Start of DATA PROVIDED
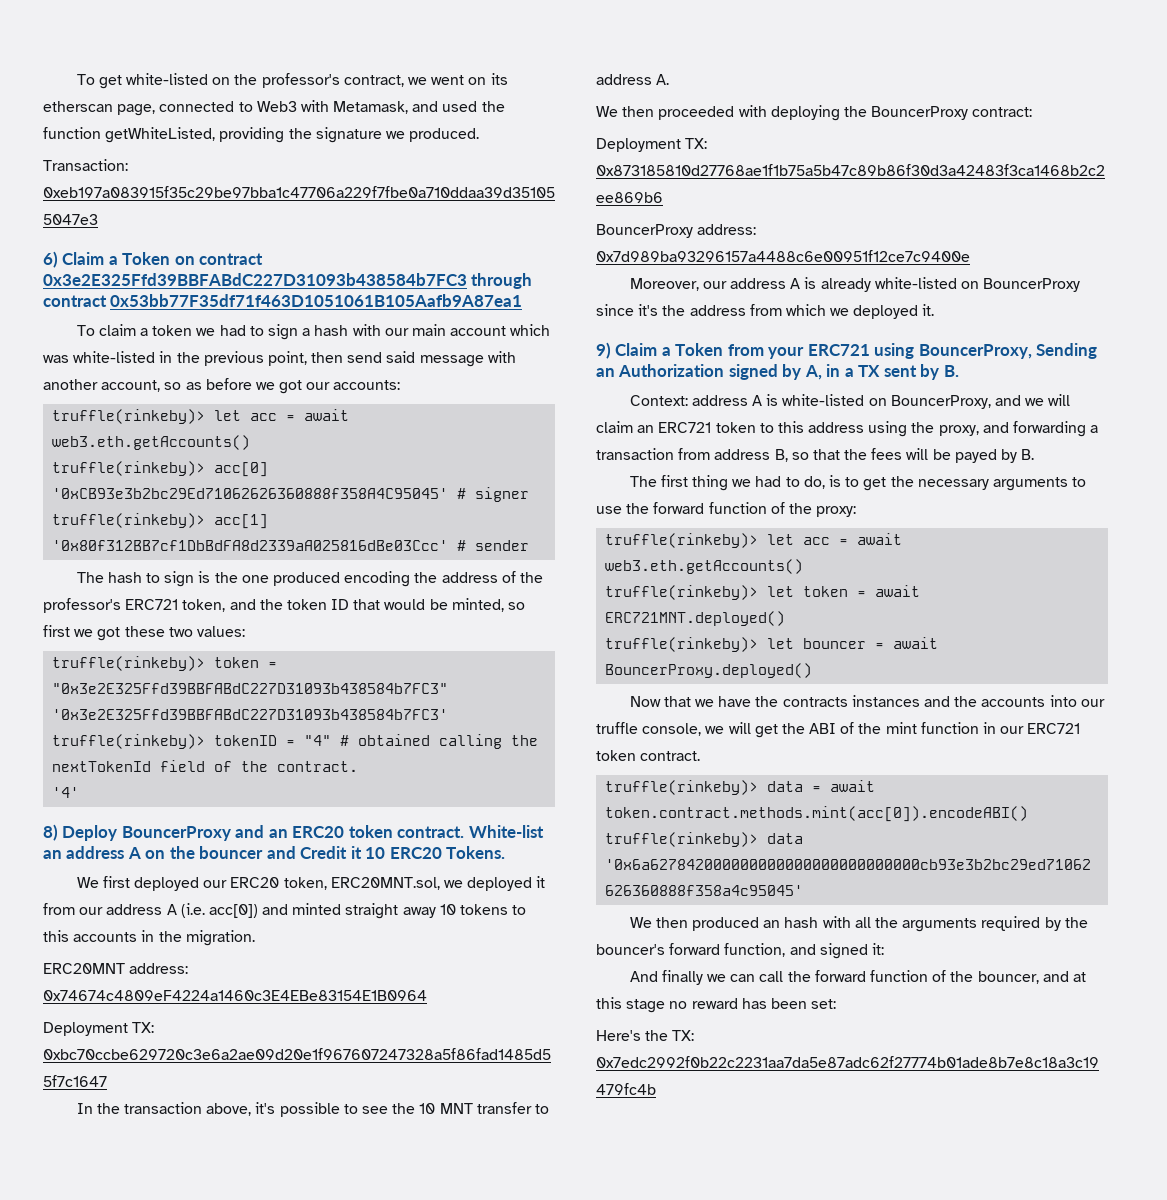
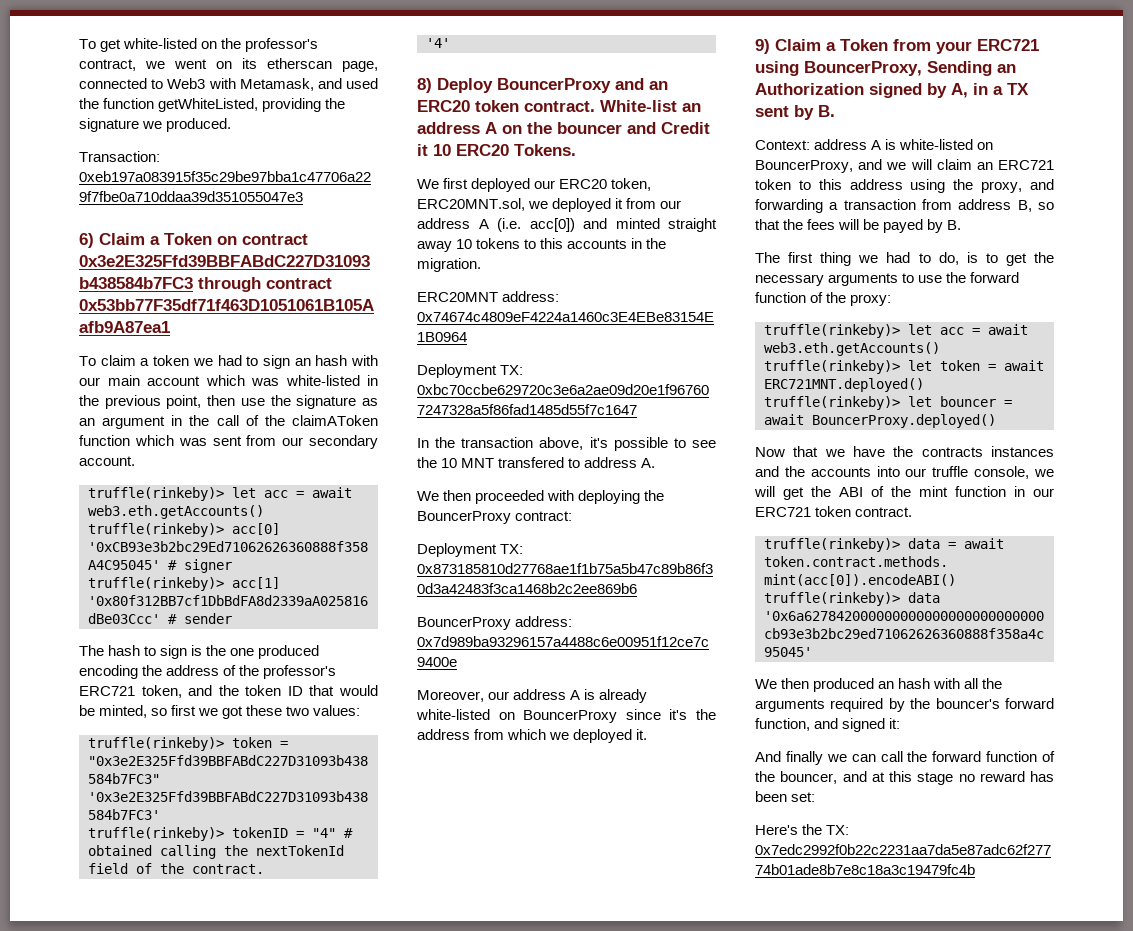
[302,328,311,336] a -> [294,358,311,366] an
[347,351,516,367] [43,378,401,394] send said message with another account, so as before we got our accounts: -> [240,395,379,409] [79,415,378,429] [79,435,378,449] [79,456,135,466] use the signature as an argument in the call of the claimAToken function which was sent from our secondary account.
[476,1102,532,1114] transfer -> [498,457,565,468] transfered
End of DATA PROVIDED
Start of DATA PROVIDED
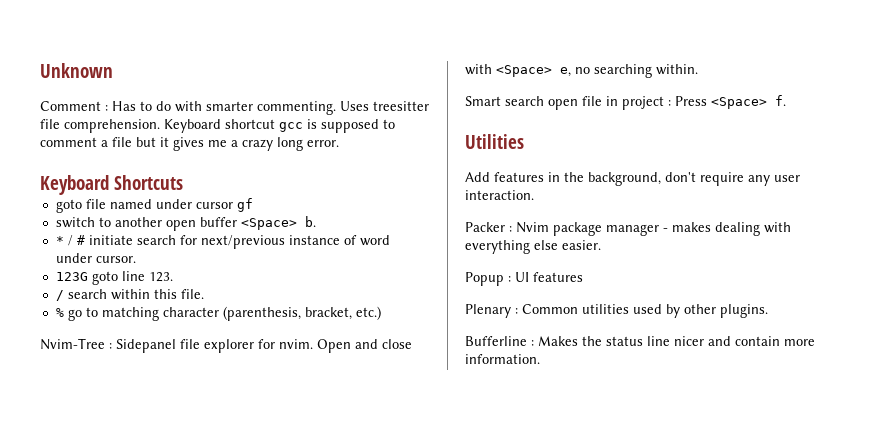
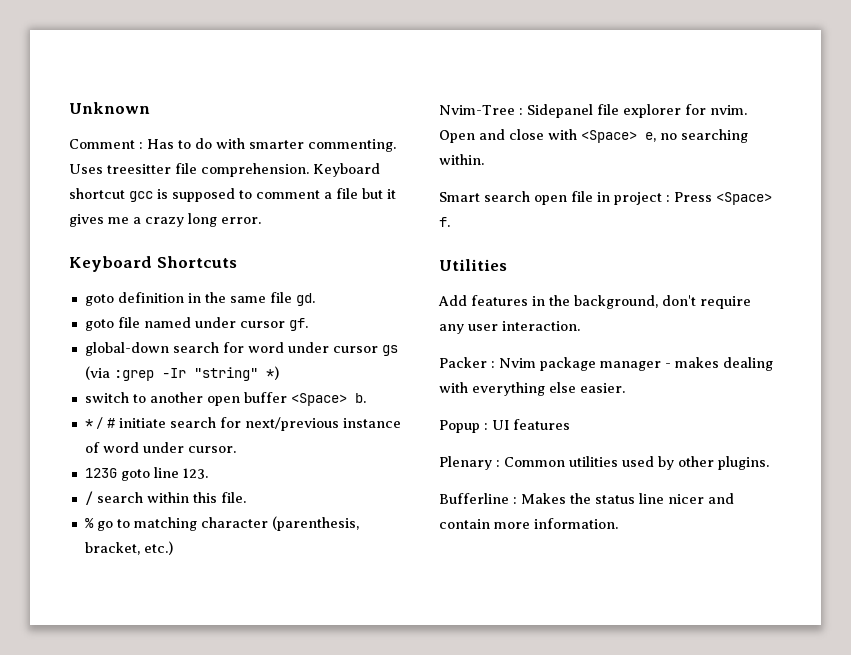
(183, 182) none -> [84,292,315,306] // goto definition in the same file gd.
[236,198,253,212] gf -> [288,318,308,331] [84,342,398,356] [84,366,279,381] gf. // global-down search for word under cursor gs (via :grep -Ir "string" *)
End of DATA PROVIDED
## WORK INSTRUCTION:
All lines above from the one containing "(183, 182) none" to the one containing "[236,198,253,212] gf ->" must be repeated exactly, both lines included, and no others.

## ANSWER FOR THE TASK:
(183, 182) none -> [84,292,315,306] // goto definition in the same file gd.
[236,198,253,212] gf -> [288,318,308,331] [84,342,398,356] [84,366,279,381] gf. // global-down search for word under cursor gs (via :grep -Ir "string" *)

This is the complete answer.